** start of Information supplied **

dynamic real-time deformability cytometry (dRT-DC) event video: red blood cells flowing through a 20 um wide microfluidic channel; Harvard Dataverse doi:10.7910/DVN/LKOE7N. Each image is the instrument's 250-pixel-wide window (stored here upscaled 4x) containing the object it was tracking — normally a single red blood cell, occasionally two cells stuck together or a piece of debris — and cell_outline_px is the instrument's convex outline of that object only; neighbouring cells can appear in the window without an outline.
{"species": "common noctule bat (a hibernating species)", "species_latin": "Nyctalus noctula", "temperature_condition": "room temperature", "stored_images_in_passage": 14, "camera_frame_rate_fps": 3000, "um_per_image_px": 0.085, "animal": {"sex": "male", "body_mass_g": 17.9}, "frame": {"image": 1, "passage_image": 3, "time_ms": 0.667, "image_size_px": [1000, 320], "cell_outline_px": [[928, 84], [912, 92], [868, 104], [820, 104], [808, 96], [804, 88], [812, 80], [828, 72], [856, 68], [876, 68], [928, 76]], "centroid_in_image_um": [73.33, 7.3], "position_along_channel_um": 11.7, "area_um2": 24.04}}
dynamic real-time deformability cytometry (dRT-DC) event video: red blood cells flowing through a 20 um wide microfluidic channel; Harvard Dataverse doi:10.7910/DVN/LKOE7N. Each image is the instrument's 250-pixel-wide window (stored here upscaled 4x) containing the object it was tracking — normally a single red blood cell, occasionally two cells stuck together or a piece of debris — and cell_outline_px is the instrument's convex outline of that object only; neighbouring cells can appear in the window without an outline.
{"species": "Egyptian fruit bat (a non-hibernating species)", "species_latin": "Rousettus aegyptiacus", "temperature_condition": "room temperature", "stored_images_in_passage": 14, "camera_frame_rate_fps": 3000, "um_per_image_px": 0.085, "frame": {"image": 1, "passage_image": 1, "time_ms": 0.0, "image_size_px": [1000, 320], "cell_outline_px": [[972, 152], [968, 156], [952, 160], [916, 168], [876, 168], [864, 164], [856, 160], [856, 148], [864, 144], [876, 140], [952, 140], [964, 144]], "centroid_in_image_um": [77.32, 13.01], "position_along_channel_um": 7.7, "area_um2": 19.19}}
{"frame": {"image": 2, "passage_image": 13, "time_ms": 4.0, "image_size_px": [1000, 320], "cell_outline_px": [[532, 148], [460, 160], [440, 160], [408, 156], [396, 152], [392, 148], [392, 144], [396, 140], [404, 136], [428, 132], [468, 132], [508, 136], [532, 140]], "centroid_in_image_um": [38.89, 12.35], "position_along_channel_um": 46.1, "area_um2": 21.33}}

** end of Information supplied **

What to work on -
Repeat every entry exactly, please.

Answer -
dynamic real-time deformability cytometry (dRT-DC) event video: red blood cells flowing through a 20 um wide microfluidic channel; Harvard Dataverse doi:10.7910/DVN/LKOE7N. Each image is the instrument's 250-pixel-wide window (stored here upscaled 4x) containing the object it was tracking — normally a single red blood cell, occasionally two cells stuck together or a piece of debris — and cell_outline_px is the instrument's convex outline of that object only; neighbouring cells can appear in the window without an outline.
{"species": "common noctule bat (a hibernating species)", "species_latin": "Nyctalus noctula", "temperature_condition": "room temperature", "stored_images_in_passage": 14, "camera_frame_rate_fps": 3000, "um_per_image_px": 0.085, "animal": {"sex": "male", "body_mass_g": 17.9}, "frame": {"image": 1, "passage_image": 3, "time_ms": 0.667, "image_size_px": [1000, 320], "cell_outline_px": [[928, 84], [912, 92], [868, 104], [820, 104], [808, 96], [804, 88], [812, 80], [828, 72], [856, 68], [876, 68], [928, 76]], "centroid_in_image_um": [73.33, 7.3], "position_along_channel_um": 11.7, "area_um2": 24.04}}
dynamic real-time deformability cytometry (dRT-DC) event video: red blood cells flowing through a 20 um wide microfluidic channel; Harvard Dataverse doi:10.7910/DVN/LKOE7N. Each image is the instrument's 250-pixel-wide window (stored here upscaled 4x) containing the object it was tracking — normally a single red blood cell, occasionally two cells stuck together or a piece of debris — and cell_outline_px is the instrument's convex outline of that object only; neighbouring cells can appear in the window without an outline.
{"species": "Egyptian fruit bat (a non-hibernating species)", "species_latin": "Rousettus aegyptiacus", "temperature_condition": "room temperature", "stored_images_in_passage": 14, "camera_frame_rate_fps": 3000, "um_per_image_px": 0.085, "frame": {"image": 1, "passage_image": 1, "time_ms": 0.0, "image_size_px": [1000, 320], "cell_outline_px": [[972, 152], [968, 156], [952, 160], [916, 168], [876, 168], [864, 164], [856, 160], [856, 148], [864, 144], [876, 140], [952, 140], [964, 144]], "centroid_in_image_um": [77.32, 13.01], "position_along_channel_um": 7.7, "area_um2": 19.19}}
{"frame": {"image": 2, "passage_image": 13, "time_ms": 4.0, "image_size_px": [1000, 320], "cell_outline_px": [[532, 148], [460, 160], [440, 160], [408, 156], [396, 152], [392, 148], [392, 144], [396, 140], [404, 136], [428, 132], [468, 132], [508, 136], [532, 140]], "centroid_in_image_um": [38.89, 12.35], "position_along_channel_um": 46.1, "area_um2": 21.33}}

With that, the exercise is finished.